| ASSIGNED TASK |
Revise the material below by replacing each "chart" with "graph", leaving everything else unchanged, and leave the pictures out of your version.

| DATA SHOWN |
============================================================

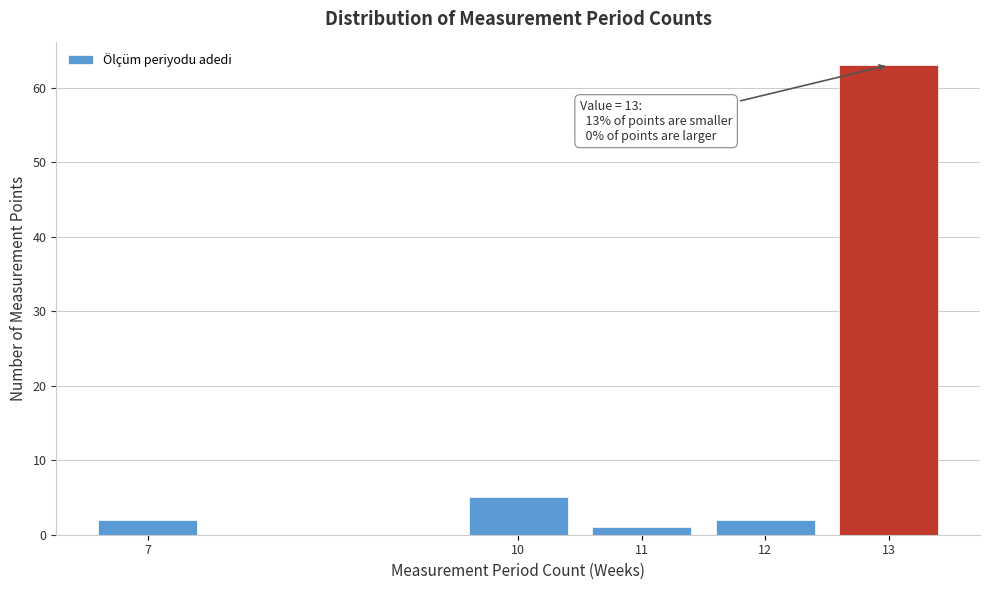

Reading left to right, transcribe all the data shown in this chart.

7=2	10=5	11=1	12=2	13=63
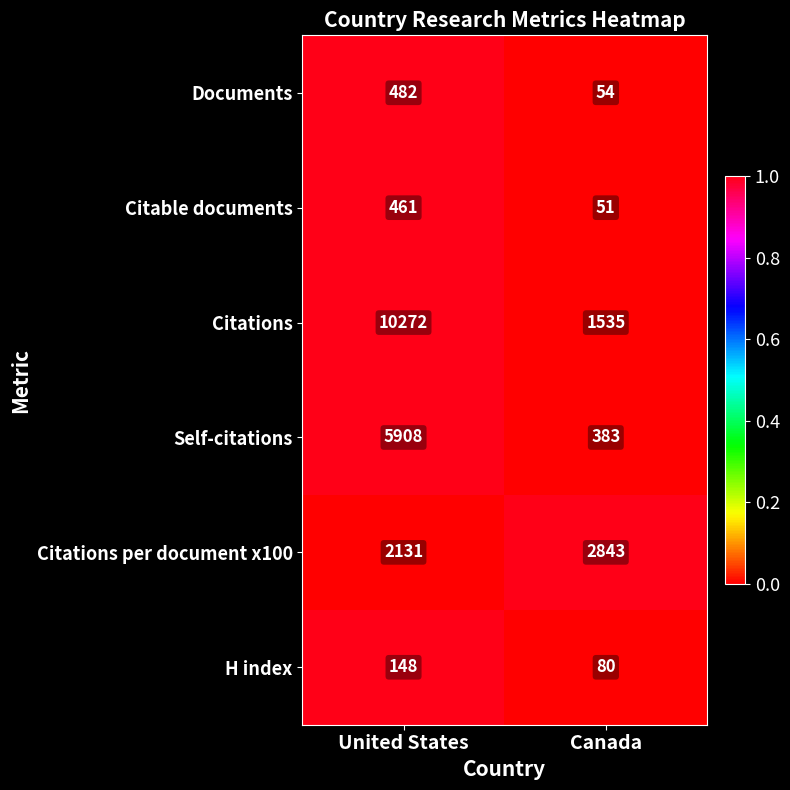

What is the difference between the maximum and minimum values in the Citable documents series?

410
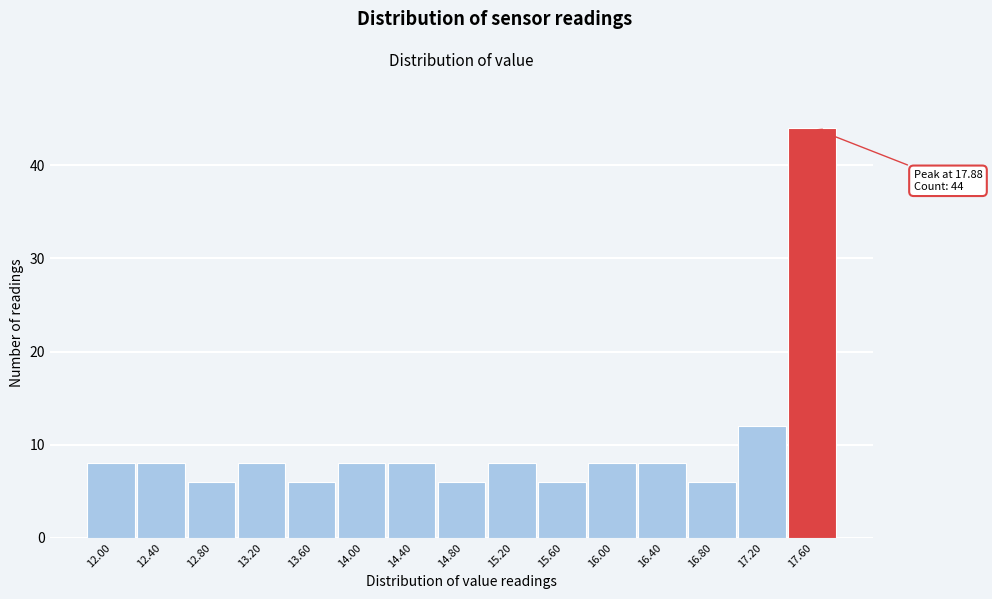

Reading left to right, extract all data points from this chart.

8	8	6	8	6	8	8	6	8	6	8	8	6	12	44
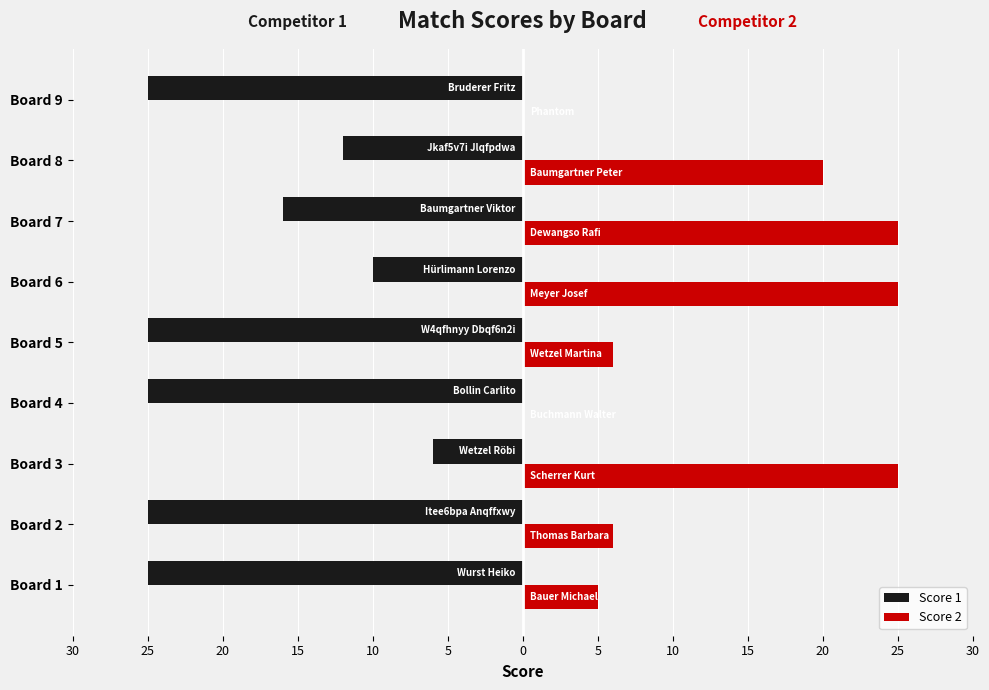

What are all the series names shown in the legend?

Score 1, Score 2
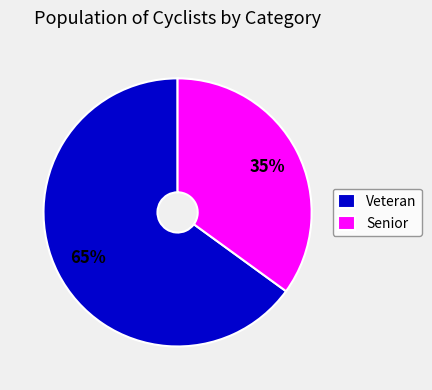

Does Veteran represent more than half of the total?

Yes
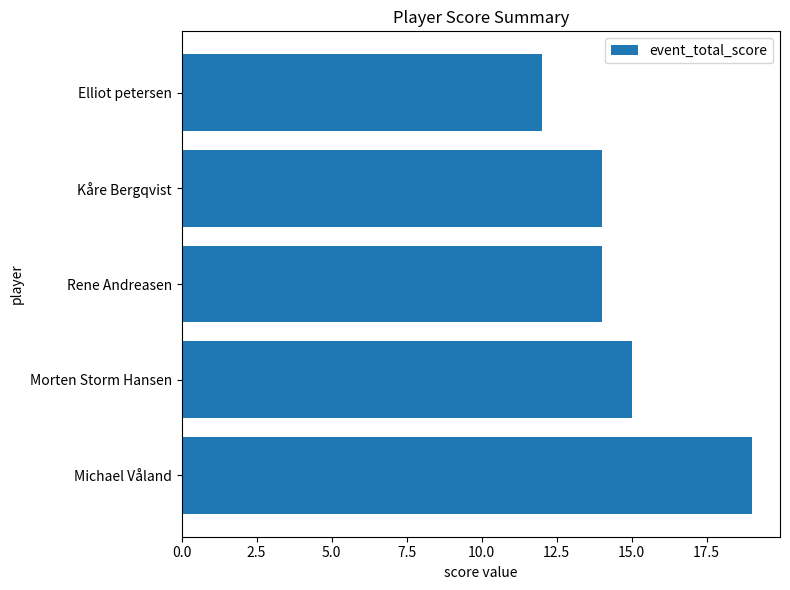

Reading top to bottom, list all the values displayed in this chart.

12	14	14	15	19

============================================================

| ANSWER TO THIS EXERCISE |
Reading left to right, transcribe all the data shown in this graph.

7=2	10=5	11=1	12=2	13=63

What is the difference between the maximum and minimum values in the Citable documents series?

410

Reading left to right, extract all data points from this graph.

8	8	6	8	6	8	8	6	8	6	8	8	6	12	44

What are all the series names shown in the legend?

Score 1, Score 2

Does Veteran represent more than half of the total?

Yes

Reading top to bottom, list all the values displayed in this graph.

12	14	14	15	19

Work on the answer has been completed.